Génesis 3, 9-15. 20; Sal 97, 1. 2-3ab. 3c-4 ; san Pablo a los Efesios 1, 3-6. 11-12; san Lucas 1.26-38

Dios sabe hacer las cosas muy bien. Una de ellas, quizás de las más hermosas, es la fiesta que celebramos hoy: la Inmaculada Concepción. No son sólo los adornos que coronan la hermosura de María lo que hoy festejamos, sino la extraordinaria paradoja divina de que el Hijo de Dios pueda nacer de una virgen. Transcurrieron siglos (quizás demasiados desde nuestra corta contabilidad de las cosas), para que el ser humano fuera capaz de abrir los ojos a la única realidad capaz de “entenderle” tal cual es. Una mujer, Eva, desposada con el primer hombre, Adán, “madre de todos los que viven”, sucumbió ante la más absurda de las tentaciones: “serás como Dios”. Absurda, sí, pero te aconsejo que no te vanaglories de no tener esa misma estupidez… tu vida y la mía esta tejida, mucho más de lo que te imaginas, de pequeñas traiciones que van en el mismo sentido de esa primera “madre biológica”. Eva debió ser una mujer extraordinaria: incluso después de ese pecado original, la Sagrada Escritura nos da a entender que educó a sus hijos en el temor de Dios, y vivió feliz junto a su esposo Adán. Sin embargo, en el capítulo del Génesis que las lecturas de hoy nos invitan a considerar, se nos dice que Dios profetizó al diablo que vendría una nueva Eva que heriría su cabeza cuando él la hubiera herido en el talón. No fue una amenaza sin más, se trataba del anunció del rescate definitivo del hombre para recuperar su condición y su dignidad.
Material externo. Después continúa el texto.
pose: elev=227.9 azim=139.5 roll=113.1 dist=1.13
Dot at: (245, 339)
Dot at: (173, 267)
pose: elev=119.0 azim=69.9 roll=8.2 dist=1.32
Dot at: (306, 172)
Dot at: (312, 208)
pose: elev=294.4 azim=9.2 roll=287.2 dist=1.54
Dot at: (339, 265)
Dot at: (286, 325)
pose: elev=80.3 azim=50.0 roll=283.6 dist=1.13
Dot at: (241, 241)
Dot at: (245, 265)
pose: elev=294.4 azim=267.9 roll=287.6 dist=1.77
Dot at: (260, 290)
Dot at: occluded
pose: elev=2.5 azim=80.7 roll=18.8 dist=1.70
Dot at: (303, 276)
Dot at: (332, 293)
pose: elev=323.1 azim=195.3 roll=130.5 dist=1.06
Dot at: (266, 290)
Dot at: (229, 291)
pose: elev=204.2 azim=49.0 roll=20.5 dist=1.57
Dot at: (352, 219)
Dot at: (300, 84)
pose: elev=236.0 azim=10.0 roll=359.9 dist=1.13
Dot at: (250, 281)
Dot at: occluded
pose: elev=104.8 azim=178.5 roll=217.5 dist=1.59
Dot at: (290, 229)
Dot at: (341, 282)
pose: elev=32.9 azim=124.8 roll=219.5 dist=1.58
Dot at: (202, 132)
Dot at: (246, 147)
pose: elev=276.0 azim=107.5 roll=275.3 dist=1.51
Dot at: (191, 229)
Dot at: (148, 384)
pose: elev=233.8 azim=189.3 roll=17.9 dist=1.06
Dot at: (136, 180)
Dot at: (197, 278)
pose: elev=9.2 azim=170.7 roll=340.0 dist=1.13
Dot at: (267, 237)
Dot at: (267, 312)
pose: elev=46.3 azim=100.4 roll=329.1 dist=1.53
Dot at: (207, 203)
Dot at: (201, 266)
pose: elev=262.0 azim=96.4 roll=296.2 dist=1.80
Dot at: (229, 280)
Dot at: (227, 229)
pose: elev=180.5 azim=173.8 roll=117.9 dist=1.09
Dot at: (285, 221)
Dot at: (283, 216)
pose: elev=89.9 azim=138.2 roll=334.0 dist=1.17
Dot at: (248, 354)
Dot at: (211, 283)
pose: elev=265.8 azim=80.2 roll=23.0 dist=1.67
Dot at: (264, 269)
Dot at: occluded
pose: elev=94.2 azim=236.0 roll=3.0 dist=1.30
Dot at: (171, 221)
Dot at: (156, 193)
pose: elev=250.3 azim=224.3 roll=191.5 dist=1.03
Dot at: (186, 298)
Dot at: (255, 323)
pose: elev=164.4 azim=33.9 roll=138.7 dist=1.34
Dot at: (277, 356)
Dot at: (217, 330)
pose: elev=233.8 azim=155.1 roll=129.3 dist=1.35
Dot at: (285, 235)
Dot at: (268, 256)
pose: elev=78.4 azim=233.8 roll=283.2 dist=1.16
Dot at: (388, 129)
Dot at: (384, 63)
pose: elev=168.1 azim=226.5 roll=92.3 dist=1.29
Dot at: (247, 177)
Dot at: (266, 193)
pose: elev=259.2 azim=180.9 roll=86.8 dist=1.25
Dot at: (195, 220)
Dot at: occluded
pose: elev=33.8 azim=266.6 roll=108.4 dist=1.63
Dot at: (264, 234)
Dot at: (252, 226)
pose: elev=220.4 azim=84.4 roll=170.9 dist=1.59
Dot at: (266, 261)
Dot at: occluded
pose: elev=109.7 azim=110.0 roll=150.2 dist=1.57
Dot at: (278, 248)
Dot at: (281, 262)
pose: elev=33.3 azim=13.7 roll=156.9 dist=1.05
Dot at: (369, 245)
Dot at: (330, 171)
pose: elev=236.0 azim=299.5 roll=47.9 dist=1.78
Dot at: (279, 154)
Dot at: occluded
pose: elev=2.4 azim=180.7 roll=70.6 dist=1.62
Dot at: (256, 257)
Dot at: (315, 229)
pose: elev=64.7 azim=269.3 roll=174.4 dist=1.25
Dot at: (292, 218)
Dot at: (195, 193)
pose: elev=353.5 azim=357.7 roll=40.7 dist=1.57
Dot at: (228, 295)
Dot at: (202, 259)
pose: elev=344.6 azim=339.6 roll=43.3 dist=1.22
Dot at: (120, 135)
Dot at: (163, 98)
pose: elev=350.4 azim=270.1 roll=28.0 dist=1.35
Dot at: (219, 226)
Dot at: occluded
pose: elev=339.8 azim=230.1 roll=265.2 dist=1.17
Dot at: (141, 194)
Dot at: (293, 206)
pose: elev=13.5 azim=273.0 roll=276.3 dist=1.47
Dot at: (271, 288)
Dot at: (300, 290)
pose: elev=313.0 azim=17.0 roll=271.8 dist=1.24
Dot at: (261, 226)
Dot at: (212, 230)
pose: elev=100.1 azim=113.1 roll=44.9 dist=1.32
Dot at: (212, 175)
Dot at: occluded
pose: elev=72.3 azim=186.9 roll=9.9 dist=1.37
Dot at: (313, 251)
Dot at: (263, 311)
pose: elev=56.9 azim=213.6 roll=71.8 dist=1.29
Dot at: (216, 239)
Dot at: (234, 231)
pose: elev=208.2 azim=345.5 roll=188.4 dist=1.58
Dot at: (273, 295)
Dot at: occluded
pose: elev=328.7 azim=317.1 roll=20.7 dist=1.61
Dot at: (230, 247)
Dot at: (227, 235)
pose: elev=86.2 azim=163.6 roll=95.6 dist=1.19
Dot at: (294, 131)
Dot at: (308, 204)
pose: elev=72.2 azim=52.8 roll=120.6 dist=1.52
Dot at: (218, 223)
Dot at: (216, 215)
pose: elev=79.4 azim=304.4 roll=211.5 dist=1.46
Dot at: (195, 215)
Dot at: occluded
Lo que más asombra en las manifestaciones de Dios es la manera con que “disfruta” dándose a conocer a los que Él llama “sus pequeños”. María, una adolescente nazarena, desde su infancia, intuía que Dios le reservaba para algo. Su disponibilidad era absoluta, y su generosidad estaba entregada totalmente a la voluntad del Altísimo. Es entonces cuando Dios, que reconoce nuestra humildad (nada que ver con la tontería de un ser lleno de complejos), nos transforma en instrumentos más que eficacísimos, extendiendo, allí por donde vamos, el suave “olor” del Espíritu Santo… es el propio poder de Dios el que a la sazón actúa a través de nosotros. No son exageraciones de ningún tipo, es la experiencia de siglos en multitud de cristianos que, habiendo vivido con fidelidad la vocación recibida, se sintieron “prisioneros” del amor de Dios… y no sabían hablar o actuar de otra manera, aunque muchos ni lo notaran ni lo vieran; porque los resultados de Dios son los que calan en el corazón, y no en los aplausos del mundo.

Quizás se trate del mayor piropo dicho a una mujer en la historia de la humanidad: “Alégrate, llena de gracia, el Señor está contigo”. Toda la creación anduvo expectante, durante siglos, a la espera de este saludo de Dios. Y en el breve diálogo entre Gabriel y la doncella de Nazaret, mayor expectación se produjo esperando la respuesta de la que se convertiría en la hermosa esposa del Espíritu Santo. Nosotros, sin saberlo aún, también nos encontrábamos en ese lugar. Éramos personajes silenciosos que, formando parte del plan de Dios, estábamos en Su mente esperando con ansiedad que la Inmaculada diera el “sí” definitivo… nos iba la Eternidad en ello. Y a pesar de la timidez que podemos sospechar en los gestos de la Virgen, me atrevo a percibir un sonrojo mayor en el rostro del ángel, pues habría de convertirse en Señora suya y Reina del Universo.

“Aquí está la esclava del Señor; hágase en mí según tu palabra”… Y el Cielo se abrió en sonoros “vivas” porque el Altísismo, en ese preciso momento, concebía en las entrañas purísimas de la Inmaculada Concepción. ¿Y para ti y para mí?… Eva dejaba paso, ya para siempre, y engendrados en el Espíritu, a la Nueva Madre de todos los que viven.